Saved entries:
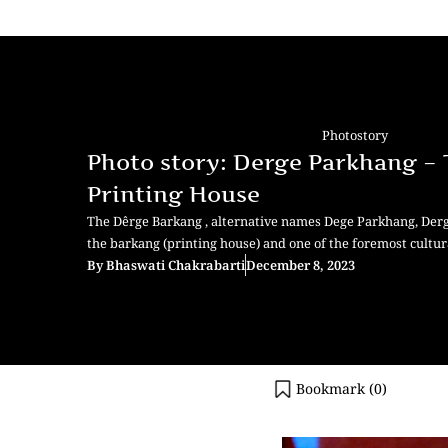
Photostory
Photo story: Derge Parkhang –
Printing House
The Dêrge Barkang , alternative names Dege Parkhang, Derg
the barkang (printing house) and one of the foremost cultur
By
Bhaswati Chakrabarti
December 8, 2023
Bookmark (
0
)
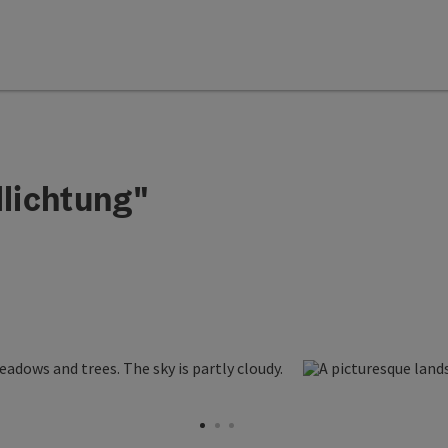
lichtung"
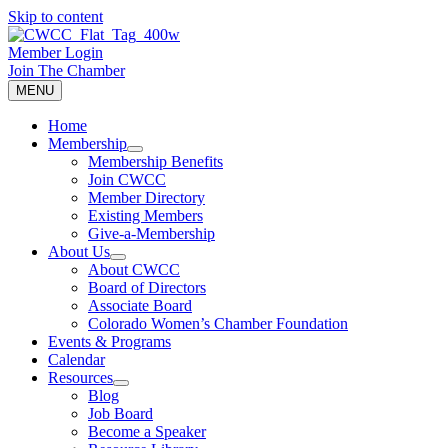
Skip to content
Member Login
Join The Chamber
MENU
Home
Membership
Membership Benefits
Join CWCC
Member Directory
Existing Members
Give-a-Membership
About Us
About CWCC
Board of Directors
Associate Board
Colorado Women’s Chamber Foundation
Events & Programs
Calendar
Resources
Blog
Job Board
Become a Speaker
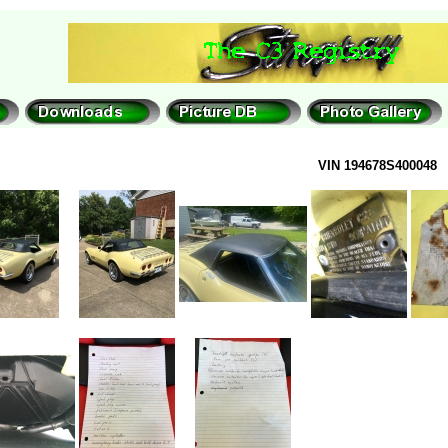
VIN 194678S400048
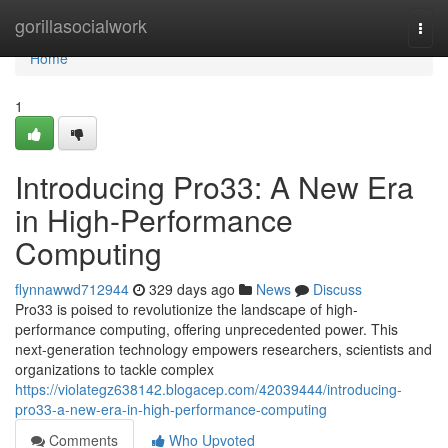
Home
gorillasocialwork
Togg
navi
Home
1
Introducing Pro33: A New Era
in High-Performance
Computing
flynnawwd712944
329 days ago
News
Discuss
Pro33 is poised to revolutionize the landscape of high-
performance computing, offering unprecedented power. This
next-generation technology empowers researchers, scientists and
organizations to tackle complex
https://violategz638142.blogacep.com/42039444/introducing-
pro33-a-new-era-in-high-performance-computing
Comments
Who Upvoted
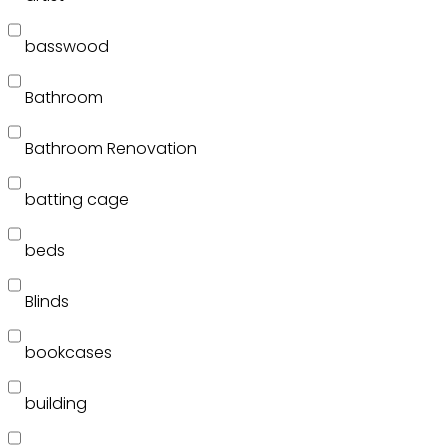
basswood
Bathroom
Bathroom Renovation
batting cage
beds
Blinds
bookcases
building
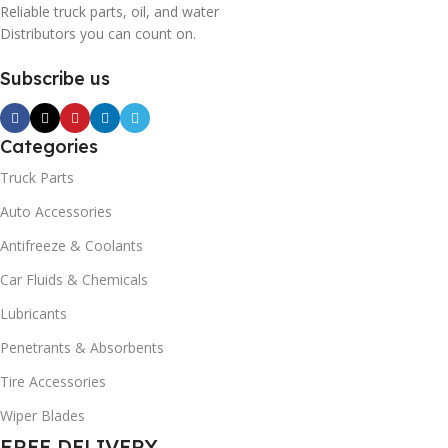
Reliable truck parts, oil, and water
Distributors you can count on.
Subscribe us
Categories
Truck Parts
Auto Accessories
Antifreeze & Coolants
Car Fluids & Chemicals
Lubricants
Penetrants & Absorbents
Tire Accessories
Wiper Blades
FREE DELIVERY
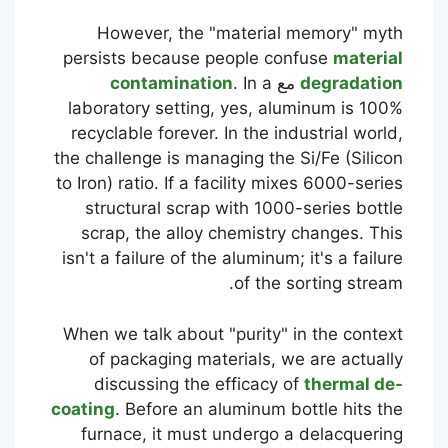
However, the "material memory" myth
persists because people confuse
material
contamination
. In a
مع
degradation
laboratory setting, yes, aluminum is 100%
recyclable forever. In the industrial world,
the challenge is managing the Si/Fe (Silicon
to Iron) ratio. If a facility mixes 6000-series
structural scrap with 1000-series bottle
scrap, the alloy chemistry changes. This
isn't a failure of the aluminum; it's a failure
of the sorting stream.
When we talk about "purity" in the context
of packaging materials, we are actually
discussing the efficacy of
thermal de-
coating
. Before an aluminum bottle hits the
furnace, it must undergo a delacquering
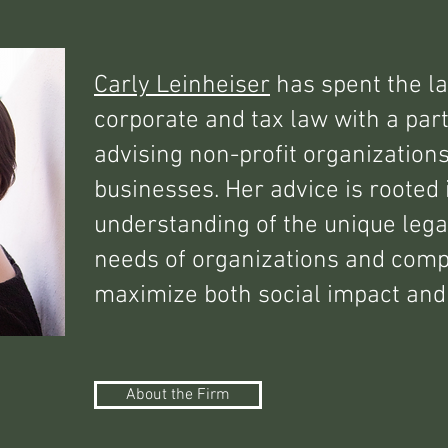
Carly Leinheiser
has spent the la
corporate and tax law with a part
advising non-profit organization
businesses. Her advice is rooted 
understanding of the unique lega
needs of organizations and comp
maximize both social impact and 
About the Firm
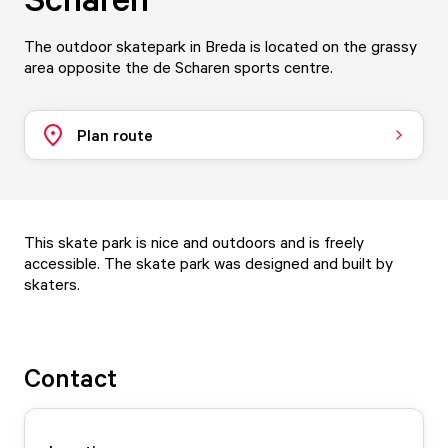
The outdoor skatepark in Breda is located on the grassy
area opposite the de Scharen sports centre.
Plan route
This skate park is nice and outdoors and is freely
accessible. The skate park was designed and built by
skaters.
Contact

**Exercise description**
Recast the text lines of every item above as a Markdown table with the columns "Number" and "Text," giving each line its own numbered row and skipping blank lines. Leave the pictures out.

**Task answer**
| Number | Text |
|---|---|
| 1 | Photostory |
| 2 | Photo story: Derge Parkhang – |
| 3 | Printing House |
| 4 | The Dêrge Barkang , alternative names Dege Parkhang, Derg |
| 5 | the barkang (printing house) and one of the foremost cultur |
| 6 | By |
| 7 | Bhaswati Chakrabarti |
| 8 | December 8, 2023 |
| 9 | Bookmark ( |
| 10 | 0 |
| 11 | ) |
| 12 | lichtung" |
| 13 | Skip to content |
| 14 | Member Login |
| 15 | Join The Chamber |
| 16 | MENU |
| 17 | Home |
| 18 | Membership |
| 19 | Membership Benefits |
| 20 | Join CWCC |
| 21 | Member Directory |
| 22 | Existing Members |
| 23 | Give-a-Membership |
| 24 | About Us |
| 25 | About CWCC |
| 26 | Board of Directors |
| 27 | Associate Board |
| 28 | Colorado Women’s Chamber Foundation |
| 29 | Events & Programs |
| 30 | Calendar |
| 31 | Resources |
| 32 | Blog |
| 33 | Job Board |
| 34 | Become a Speaker |
| 35 | VIN 194678S400048 |
| 36 | Home |
| 37 | gorillasocialwork |
| 38 | Togg |
| 39 | navi |
| 40 | Home |
| 41 | 1 |
| 42 | Introducing Pro33: A New Era |
| 43 | in High-Performance |
| 44 | Computing |
| 45 | flynnawwd712944 |
| 46 | 329 days ago |
| 47 | News |
| 48 | Discuss |
| 49 | Pro33 is poised to revolutionize the landscape of high- |
| 50 | performance computing, offering unprecedented power. This |
| 51 | next-generation technology empowers researchers, scientists and |
| 52 | organizations to tackle complex |
| 53 | https://violategz638142.blogacep.com/42039444/introducing- |
| 54 | pro33-a-new-era-in-high-performance-computing |
| 55 | Comments |
| 56 | Who Upvoted |
| 57 | basswood |
| 58 | Bathroom |
| 59 | Bathroom Renovation |
| 60 | batting cage |
| 61 | beds |
| 62 | Blinds |
| 63 | bookcases |
| 64 | building |
| 65 | Reliable truck parts, oil, and water |
| 66 | Distributors you can count on. |
| 67 | Subscribe us |
| 68 | Categories |
| 69 | Truck Parts |
| 70 | Auto Accessories |
| 71 | Antifreeze & Coolants |
| 72 | Car Fluids & Chemicals |
| 73 | Lubricants |
| 74 | Penetrants & Absorbents |
| 75 | Tire Accessories |
| 76 | Wiper Blades |
| 77 | FREE DELIVERY |
| 78 | However, the "material memory" myth |
| 79 | persists because people confuse |
| 80 | material |
| 81 | contamination |
| 82 | . In a |
| 83 | مع |
| 84 | degradation |
| 85 | laboratory setting, yes, aluminum is 100% |
| 86 | recyclable forever. In the industrial world, |
| 87 | the challenge is managing the Si/Fe (Silicon |
| 88 | to Iron) ratio. If a facility mixes 6000-series |
| 89 | structural scrap with 1000-series bottle |
| 90 | scrap, the alloy chemistry changes. This |
| 91 | isn't a failure of the aluminum; it's a failure |
| 92 | of the sorting stream. |
| 93 | When we talk about "purity" in the context |
| 94 | of packaging materials, we are actually |
| 95 | discussing the efficacy of |
| 96 | thermal de- |
| 97 | coating |
| 98 | . Before an aluminum bottle hits the |
| 99 | furnace, it must undergo a delacquering |
| 100 | Carly Leinheiser |
| 101 | has spent the la |
| 102 | corporate and tax law with a part |
| 103 | advising non-profit organization |
| 104 | businesses. Her advice is rooted  |
| 105 | understanding of the unique lega |
| 106 | needs of organizations and comp |
| 107 | maximize both social impact and  |
| 108 | About the Firm |
| 109 | The outdoor skatepark in Breda is located on the grassy |
| 110 | area opposite the de Scharen sports centre. |
| 111 | Plan route |
| 112 | This skate park is nice and outdoors and is freely |
| 113 | accessible. The skate park was designed and built by |
| 114 | skaters. |
| 115 | Contact |